*** SOURCE DATA ***
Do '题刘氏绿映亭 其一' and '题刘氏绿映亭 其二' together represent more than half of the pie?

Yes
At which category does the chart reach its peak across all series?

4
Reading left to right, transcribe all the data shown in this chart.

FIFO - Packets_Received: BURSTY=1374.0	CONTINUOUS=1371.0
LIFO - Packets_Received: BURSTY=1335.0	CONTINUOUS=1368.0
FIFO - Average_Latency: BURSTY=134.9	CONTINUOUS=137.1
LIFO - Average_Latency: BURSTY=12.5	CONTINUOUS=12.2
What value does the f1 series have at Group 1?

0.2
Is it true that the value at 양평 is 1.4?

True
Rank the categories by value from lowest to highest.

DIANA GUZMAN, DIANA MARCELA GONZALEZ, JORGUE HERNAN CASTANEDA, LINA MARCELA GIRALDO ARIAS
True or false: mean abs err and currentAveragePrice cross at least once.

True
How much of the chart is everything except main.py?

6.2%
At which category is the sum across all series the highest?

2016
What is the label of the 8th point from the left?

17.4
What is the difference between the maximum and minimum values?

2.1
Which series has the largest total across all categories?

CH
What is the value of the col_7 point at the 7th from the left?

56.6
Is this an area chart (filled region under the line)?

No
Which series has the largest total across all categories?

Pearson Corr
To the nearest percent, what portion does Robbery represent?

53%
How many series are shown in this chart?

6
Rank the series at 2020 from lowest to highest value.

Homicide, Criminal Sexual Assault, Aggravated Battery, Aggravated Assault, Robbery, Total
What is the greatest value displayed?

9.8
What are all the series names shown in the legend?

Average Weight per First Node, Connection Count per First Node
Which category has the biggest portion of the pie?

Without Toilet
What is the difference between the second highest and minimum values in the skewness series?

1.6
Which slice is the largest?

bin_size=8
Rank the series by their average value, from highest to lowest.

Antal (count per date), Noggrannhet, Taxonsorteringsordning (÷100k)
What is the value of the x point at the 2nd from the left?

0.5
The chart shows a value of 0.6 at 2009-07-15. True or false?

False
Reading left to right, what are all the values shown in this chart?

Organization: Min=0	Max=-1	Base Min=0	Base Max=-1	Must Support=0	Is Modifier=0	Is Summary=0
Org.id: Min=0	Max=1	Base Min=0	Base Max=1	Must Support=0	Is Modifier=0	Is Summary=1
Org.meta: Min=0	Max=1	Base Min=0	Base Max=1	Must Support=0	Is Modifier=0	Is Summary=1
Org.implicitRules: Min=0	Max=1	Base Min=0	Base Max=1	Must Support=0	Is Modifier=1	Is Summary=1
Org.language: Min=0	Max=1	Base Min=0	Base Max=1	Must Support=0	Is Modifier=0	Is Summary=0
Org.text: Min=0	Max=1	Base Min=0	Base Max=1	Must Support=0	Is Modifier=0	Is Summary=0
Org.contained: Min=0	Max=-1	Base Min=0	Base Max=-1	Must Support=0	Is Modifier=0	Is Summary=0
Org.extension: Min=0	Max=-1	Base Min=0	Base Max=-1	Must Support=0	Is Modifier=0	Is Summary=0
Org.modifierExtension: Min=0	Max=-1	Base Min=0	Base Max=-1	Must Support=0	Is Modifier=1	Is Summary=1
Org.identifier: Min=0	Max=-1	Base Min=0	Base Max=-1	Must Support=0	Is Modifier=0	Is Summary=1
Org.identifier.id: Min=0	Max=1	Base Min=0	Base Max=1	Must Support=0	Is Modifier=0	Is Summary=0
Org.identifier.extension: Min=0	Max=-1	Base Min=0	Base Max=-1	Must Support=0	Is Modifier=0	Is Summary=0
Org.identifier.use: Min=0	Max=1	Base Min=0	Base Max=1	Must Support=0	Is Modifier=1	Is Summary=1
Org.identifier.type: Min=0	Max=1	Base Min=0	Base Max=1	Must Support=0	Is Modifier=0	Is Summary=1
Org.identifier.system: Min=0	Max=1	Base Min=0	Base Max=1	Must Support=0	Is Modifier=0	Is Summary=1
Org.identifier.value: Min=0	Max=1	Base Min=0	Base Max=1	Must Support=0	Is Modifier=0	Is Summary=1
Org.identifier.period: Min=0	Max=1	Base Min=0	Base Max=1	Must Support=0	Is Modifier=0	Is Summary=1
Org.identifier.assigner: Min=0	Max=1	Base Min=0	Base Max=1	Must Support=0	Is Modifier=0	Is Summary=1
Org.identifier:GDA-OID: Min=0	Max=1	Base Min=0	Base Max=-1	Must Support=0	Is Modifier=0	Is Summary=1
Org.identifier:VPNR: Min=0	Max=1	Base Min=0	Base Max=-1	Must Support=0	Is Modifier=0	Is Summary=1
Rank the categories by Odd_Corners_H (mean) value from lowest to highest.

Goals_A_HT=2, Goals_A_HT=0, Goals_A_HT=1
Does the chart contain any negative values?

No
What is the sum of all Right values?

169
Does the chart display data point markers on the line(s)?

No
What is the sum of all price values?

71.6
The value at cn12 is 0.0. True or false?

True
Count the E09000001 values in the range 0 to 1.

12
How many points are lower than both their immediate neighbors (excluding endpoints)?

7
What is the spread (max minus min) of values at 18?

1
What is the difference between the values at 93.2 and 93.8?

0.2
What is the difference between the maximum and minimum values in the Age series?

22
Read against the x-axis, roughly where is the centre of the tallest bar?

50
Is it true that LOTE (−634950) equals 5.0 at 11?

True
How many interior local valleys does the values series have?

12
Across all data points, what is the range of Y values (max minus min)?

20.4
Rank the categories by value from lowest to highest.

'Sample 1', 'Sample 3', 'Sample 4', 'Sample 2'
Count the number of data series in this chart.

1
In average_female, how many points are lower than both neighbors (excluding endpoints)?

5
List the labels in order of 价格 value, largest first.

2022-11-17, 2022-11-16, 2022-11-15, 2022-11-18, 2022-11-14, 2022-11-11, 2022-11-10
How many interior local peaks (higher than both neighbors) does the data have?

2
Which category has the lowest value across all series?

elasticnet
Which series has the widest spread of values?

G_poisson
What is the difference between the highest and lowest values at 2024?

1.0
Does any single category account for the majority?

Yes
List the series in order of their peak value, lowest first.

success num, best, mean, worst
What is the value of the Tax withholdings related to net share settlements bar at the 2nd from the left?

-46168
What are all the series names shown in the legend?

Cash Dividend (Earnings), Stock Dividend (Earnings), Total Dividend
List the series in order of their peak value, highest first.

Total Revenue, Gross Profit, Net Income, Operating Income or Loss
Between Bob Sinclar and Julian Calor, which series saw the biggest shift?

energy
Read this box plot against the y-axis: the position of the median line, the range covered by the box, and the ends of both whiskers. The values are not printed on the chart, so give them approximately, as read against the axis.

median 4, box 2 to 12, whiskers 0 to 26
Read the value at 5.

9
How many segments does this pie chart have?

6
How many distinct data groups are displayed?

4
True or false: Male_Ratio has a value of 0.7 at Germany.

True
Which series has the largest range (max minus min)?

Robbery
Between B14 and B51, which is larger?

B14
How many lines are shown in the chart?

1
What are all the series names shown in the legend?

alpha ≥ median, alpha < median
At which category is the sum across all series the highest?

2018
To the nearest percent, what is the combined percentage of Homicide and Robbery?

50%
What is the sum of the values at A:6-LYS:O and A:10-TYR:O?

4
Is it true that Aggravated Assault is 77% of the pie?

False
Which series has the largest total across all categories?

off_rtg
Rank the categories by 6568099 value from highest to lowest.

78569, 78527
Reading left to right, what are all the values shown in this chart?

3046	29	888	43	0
*** End of SOURCE DATA ***
State how many lines in the items above contain the string "mean", counting only exact matches in case. Give the number alone.

3